There is also a decrease in vegetables and fruit supplies during winter because these two don’t grow during wintertime because of the freezing temperatures. Thus, hens can cease laying during the winter because of the reduction in food sources.
– Colder Temperature
Wintertime means cold temperatures, which affects egg-laying hens. Hens lose plenty of energy during cold weather by redirecting their energy to generating heat. Besides light and sufficient food sources, the prevailing temperature can also affect egg production in birds such as chickens.

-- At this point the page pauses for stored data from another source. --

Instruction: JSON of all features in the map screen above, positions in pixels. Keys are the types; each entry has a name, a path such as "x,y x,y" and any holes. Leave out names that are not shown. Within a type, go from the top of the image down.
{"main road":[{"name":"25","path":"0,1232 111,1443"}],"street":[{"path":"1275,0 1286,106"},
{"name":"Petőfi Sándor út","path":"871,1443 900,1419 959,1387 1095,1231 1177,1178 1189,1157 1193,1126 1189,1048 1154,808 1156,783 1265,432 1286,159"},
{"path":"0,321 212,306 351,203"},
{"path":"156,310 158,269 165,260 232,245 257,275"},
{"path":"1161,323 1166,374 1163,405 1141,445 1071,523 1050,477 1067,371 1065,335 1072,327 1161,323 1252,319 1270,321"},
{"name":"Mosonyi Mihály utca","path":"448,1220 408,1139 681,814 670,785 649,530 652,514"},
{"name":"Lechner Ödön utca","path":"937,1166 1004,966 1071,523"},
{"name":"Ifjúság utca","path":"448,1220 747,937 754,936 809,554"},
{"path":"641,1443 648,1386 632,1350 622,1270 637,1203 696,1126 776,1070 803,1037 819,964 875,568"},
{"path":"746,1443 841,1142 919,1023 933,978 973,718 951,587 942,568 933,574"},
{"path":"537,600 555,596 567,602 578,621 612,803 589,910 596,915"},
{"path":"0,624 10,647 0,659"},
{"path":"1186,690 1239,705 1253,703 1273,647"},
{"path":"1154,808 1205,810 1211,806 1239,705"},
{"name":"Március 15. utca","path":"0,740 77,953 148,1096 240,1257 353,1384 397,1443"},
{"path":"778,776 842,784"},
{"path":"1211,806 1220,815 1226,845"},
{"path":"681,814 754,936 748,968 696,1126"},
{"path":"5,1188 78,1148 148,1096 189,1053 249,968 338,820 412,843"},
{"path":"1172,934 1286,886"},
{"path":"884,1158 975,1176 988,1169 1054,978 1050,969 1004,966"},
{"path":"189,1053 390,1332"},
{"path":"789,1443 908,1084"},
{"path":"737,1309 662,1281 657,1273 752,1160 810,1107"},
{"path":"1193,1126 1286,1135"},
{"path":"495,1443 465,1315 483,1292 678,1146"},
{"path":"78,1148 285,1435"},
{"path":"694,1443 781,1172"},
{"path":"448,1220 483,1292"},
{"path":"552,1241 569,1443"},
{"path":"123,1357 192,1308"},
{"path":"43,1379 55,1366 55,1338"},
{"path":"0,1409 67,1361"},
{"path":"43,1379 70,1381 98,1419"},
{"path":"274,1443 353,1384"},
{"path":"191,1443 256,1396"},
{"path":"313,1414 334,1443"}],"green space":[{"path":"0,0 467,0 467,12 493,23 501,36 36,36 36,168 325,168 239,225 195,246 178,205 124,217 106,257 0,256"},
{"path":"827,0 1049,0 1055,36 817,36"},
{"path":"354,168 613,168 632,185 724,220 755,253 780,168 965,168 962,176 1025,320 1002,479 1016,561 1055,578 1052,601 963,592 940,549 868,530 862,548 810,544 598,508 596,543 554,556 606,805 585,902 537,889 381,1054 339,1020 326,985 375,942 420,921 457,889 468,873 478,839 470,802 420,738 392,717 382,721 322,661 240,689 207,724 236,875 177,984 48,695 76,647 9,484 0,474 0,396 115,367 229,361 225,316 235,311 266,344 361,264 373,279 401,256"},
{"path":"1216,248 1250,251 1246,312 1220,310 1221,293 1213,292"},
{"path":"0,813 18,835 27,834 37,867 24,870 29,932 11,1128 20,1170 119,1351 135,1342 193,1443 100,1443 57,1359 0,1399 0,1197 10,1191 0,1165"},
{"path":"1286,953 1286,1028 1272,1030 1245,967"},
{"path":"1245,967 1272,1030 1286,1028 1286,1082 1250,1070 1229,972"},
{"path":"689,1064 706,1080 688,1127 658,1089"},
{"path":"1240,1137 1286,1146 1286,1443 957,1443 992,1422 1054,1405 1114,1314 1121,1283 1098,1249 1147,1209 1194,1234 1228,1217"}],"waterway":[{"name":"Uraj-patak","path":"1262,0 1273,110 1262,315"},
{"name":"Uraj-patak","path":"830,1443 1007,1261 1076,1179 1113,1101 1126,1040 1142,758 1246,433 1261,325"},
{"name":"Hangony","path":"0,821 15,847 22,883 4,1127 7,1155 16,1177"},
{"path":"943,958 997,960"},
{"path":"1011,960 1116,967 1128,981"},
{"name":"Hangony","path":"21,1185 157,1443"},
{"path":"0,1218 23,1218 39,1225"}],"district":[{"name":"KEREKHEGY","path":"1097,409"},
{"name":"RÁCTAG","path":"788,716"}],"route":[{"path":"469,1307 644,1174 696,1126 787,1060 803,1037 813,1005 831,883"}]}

That’s why wild chickens don’t lay during wintertime because of cold temperatures. Cold subjects hens to cold stress. The adverse effect of cold during wintertime can be severe to hens because they will lose a substantial amount of energy to the extent that they will be unable to lay anymore until the cold is over.
– No Breeding Season
Winter isn’t the breeding season for chickens alongside other birds. The chickens’ breeding season usually kicks off in the fall of summer and early spring. That’s when chickens’ egg production is at its peak because the temperatures are stable, and there are many daylight hours.
Chickens will stop laying during wintertime because it isn’t their breeding season. Furthermore, hens don’t usually go broody during winter because this isn’t their ideal breeding time.
Cold affects hens’ egg-laying capabilities, so these birds stop laying during wintertime. Although some cold hardy breeds will continue laying in the winter, their egg production will be dismal.
You can make your hens continue laying in the winter by providing them with artificial lighting, keeping them warm, and providing them with foods that will prompt them to resume laying in the winter.